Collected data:
┏━━

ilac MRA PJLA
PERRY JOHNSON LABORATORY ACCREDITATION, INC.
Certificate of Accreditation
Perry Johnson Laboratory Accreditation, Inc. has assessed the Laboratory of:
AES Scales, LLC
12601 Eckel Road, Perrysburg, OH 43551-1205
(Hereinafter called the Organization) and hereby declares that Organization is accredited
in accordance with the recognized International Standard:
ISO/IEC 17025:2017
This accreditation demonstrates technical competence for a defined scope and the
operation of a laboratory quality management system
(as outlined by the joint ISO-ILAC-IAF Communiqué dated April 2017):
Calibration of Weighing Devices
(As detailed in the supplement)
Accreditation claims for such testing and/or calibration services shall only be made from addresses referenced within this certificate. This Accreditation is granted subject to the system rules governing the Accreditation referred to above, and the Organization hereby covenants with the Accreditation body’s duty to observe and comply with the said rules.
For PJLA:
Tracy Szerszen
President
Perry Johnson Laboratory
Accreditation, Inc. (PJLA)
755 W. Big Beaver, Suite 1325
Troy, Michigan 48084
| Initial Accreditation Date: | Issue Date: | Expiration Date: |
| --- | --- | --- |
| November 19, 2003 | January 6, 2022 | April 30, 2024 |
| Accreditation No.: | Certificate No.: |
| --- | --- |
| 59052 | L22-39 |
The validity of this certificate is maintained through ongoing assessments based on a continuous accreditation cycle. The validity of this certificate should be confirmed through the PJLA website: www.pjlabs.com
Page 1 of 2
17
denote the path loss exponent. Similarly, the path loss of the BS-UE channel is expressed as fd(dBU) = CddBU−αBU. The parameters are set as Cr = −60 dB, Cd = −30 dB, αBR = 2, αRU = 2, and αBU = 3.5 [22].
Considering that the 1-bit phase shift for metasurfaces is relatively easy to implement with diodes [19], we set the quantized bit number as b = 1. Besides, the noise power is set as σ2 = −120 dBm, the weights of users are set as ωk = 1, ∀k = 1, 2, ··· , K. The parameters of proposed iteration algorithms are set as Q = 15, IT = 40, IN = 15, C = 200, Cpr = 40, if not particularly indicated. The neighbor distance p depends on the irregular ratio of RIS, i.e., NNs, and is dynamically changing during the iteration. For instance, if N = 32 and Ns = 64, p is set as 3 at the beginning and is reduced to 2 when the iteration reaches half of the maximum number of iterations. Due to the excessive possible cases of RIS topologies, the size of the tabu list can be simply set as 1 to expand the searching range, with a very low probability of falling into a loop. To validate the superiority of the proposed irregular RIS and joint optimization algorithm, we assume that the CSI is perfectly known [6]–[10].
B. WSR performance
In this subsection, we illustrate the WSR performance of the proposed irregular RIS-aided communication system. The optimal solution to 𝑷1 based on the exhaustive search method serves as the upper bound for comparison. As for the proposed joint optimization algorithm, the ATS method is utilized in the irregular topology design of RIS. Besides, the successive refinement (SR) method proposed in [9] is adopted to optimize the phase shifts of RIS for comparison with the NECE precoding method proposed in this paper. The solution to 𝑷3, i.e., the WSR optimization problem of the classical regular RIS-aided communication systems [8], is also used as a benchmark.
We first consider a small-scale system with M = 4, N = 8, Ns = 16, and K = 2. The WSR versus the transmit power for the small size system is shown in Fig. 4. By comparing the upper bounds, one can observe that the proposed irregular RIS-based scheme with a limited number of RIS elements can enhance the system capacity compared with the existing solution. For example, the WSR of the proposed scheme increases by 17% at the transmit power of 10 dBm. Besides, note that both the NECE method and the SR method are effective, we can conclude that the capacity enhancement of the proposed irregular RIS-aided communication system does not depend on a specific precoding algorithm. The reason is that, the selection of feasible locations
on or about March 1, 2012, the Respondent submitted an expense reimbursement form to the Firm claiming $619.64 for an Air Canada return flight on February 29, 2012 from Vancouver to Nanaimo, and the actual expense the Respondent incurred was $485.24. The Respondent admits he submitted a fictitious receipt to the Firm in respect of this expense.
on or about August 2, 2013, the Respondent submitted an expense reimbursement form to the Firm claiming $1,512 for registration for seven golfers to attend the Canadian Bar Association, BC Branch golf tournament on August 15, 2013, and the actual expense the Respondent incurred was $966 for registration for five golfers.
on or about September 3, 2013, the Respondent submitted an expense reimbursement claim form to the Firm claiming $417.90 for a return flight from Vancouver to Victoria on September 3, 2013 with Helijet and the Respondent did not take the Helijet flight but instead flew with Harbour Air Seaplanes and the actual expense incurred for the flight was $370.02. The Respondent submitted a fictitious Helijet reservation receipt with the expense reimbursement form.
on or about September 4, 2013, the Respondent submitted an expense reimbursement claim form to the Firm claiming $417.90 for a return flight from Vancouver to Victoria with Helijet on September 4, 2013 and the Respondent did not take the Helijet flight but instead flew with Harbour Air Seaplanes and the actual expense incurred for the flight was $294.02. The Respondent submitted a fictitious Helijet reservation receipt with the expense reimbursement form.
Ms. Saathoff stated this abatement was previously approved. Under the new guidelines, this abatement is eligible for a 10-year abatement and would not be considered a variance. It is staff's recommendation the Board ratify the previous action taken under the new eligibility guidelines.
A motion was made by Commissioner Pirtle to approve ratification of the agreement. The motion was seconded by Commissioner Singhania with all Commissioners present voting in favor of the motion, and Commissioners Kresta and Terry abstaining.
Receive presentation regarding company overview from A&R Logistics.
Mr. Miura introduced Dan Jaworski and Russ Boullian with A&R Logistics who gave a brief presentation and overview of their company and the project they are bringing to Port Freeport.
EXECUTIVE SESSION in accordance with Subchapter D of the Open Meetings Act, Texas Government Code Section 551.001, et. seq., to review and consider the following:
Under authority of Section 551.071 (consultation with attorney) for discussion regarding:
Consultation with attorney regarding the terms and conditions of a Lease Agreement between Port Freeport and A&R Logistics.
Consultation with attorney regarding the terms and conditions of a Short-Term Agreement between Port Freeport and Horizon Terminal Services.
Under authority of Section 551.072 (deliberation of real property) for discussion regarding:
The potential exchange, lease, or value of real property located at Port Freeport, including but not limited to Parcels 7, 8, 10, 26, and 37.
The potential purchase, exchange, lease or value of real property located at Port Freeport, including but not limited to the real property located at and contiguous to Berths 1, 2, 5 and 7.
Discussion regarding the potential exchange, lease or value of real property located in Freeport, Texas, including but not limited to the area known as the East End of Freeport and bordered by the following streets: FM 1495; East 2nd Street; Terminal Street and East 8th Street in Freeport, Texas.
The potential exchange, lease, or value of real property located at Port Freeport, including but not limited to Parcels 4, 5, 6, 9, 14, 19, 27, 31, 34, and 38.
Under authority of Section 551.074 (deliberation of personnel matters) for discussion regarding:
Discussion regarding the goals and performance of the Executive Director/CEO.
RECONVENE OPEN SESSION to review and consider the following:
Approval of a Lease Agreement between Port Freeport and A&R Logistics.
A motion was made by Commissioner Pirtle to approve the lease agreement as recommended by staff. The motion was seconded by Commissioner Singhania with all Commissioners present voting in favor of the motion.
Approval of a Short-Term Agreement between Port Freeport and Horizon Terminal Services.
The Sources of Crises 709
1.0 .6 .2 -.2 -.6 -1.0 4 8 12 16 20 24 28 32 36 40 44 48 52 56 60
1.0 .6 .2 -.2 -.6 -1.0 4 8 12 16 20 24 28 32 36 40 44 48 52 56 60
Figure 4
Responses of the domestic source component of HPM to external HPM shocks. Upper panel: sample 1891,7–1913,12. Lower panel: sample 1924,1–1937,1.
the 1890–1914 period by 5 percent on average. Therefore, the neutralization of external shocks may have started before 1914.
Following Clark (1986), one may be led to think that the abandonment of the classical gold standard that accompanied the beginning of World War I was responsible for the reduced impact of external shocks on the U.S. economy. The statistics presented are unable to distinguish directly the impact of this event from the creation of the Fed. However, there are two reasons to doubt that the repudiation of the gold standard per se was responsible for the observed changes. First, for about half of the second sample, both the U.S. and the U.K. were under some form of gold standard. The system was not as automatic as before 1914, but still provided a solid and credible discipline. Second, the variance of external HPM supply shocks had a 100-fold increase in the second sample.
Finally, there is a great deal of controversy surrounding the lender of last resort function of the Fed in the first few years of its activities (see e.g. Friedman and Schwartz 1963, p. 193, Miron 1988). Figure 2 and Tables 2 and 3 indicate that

┗━━

Task objective |
Print, from the entries above, the line with "conditions of a Lease", the line with "34, and 38." and all lines between them, exactly and with nothing else.

Written reply |
Consultation with attorney regarding the terms and conditions of a Lease Agreement between Port Freeport and A&R Logistics.
Consultation with attorney regarding the terms and conditions of a Short-Term Agreement between Port Freeport and Horizon Terminal Services.
Under authority of Section 551.072 (deliberation of real property) for discussion regarding:
The potential exchange, lease, or value of real property located at Port Freeport, including but not limited to Parcels 7, 8, 10, 26, and 37.
The potential purchase, exchange, lease or value of real property located at Port Freeport, including but not limited to the real property located at and contiguous to Berths 1, 2, 5 and 7.
Discussion regarding the potential exchange, lease or value of real property located in Freeport, Texas, including but not limited to the area known as the East End of Freeport and bordered by the following streets: FM 1495; East 2nd Street; Terminal Street and East 8th Street in Freeport, Texas.
The potential exchange, lease, or value of real property located at Port Freeport, including but not limited to Parcels 4, 5, 6, 9, 14, 19, 27, 31, 34, and 38.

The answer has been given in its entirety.